A text data analysis device comprising:
co-occurrence matrix creation means for creating a co-occurrence matrix composed of elements based on the frequencies of combinations of words belonging to the first word group and words belonging to the second word group contained in the text data;
Using the co-occurrence matrix as an input, a latent semantic analysis method is executed to extract a plurality of topics composed of words belonging to the first word group and words belonging to the second word group. topic extraction means for obtaining a first conditional probability of words belonging to one word group and a second conditional probability of words belonging to a second word group with each topic as a condition;
Calculating the conditional probability of each text data with each topic as a condition based on the first conditional probability and the appearance frequency of the first word group, and the second conditional probability and the appearance frequency of the second word group and score calculation means for obtaining a score of each topic for each of the text data based on the conditional probability,
The co-occurrence matrix creation means includes:
creating a measured co-occurrence matrix whose elements are frequencies of combinations of words belonging to the first word group and words belonging to the second word group from the text data;
creating an expected co-occurrence matrix whose elements are expected frequencies of combinations of words belonging to the first word group and words belonging to the second word group from the text data;
An analysis apparatus, comprising: creating the co-occurrence matrix whose elements are differences or ratios of the elements of the measured co-occurrence matrix with respect to the elements of the expected co-occurrence matrix.

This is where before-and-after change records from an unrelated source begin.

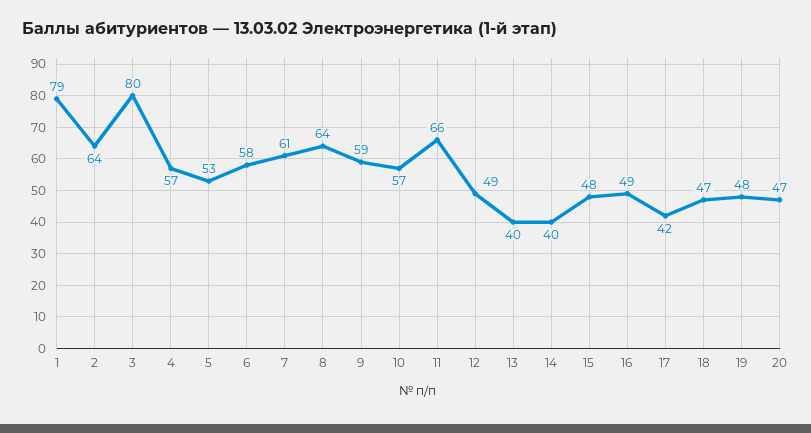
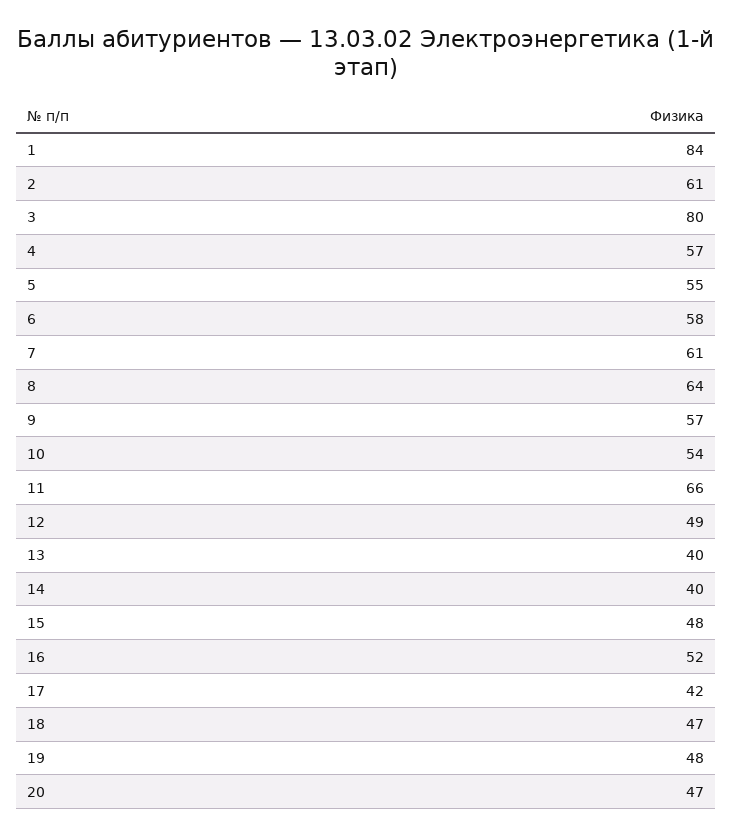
  {
-   "1": 79,
+   "1": 84,
-   "2": 64,
+   "2": 61,
    "3": 80,
    "4": 57,
-   "5": 53,
+   "5": 55,
    "6": 58,
    "7": 61,
    "8": 64,
-   "9": 59,
+   "9": 57,
-   "10": 57,
+   "10": 54,
    "11": 66,
    "12": 49,
    "13": 40,
    "14": 40,
    "15": 48,
-   "16": 49,
+   "16": 52,
    "17": 42,
    "18": 47,
    "19": 48,
    "20": 47
  }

An analysis program that causes a computer to analyze text data,
said computer,
co-occurrence matrix creation means for creating a co-occurrence matrix composed of elements based on the frequencies of combinations of words belonging to the first word group and words belonging to the second word group contained in the text data;
Using the co-occurrence matrix as an input, a latent semantic analysis method is executed to extract a plurality of topics composed of words belonging to the first word group and words belonging to the second word group. topic extraction means for obtaining a first conditional probability of words belonging to one word group and a second conditional probability of words belonging to a second word group with each topic as a condition;
Calculating the conditional probability of each text data with each topic as a condition based on the first conditional probability and the appearance frequency of the first word group, and the second conditional probability and the appearance frequency of the second word group and functioning as score calculation means for obtaining the score of each topic for each of the text data based on the conditional probability,
The co-occurrence matrix creation means includes:
creating a measured co-occurrence matrix whose elements are frequencies of combinations of words belonging to the first word group and words belonging to the second word group from the text data;
creating an expected co-occurrence matrix whose elements are expected frequencies of combinations of words belonging to the first word group and words belonging to the second word group from the text data;
An analysis program for creating the co-occurrence matrix having each element as a difference or ratio of each element of the measured co-occurrence matrix to each element of the expected co-occurrence matrix.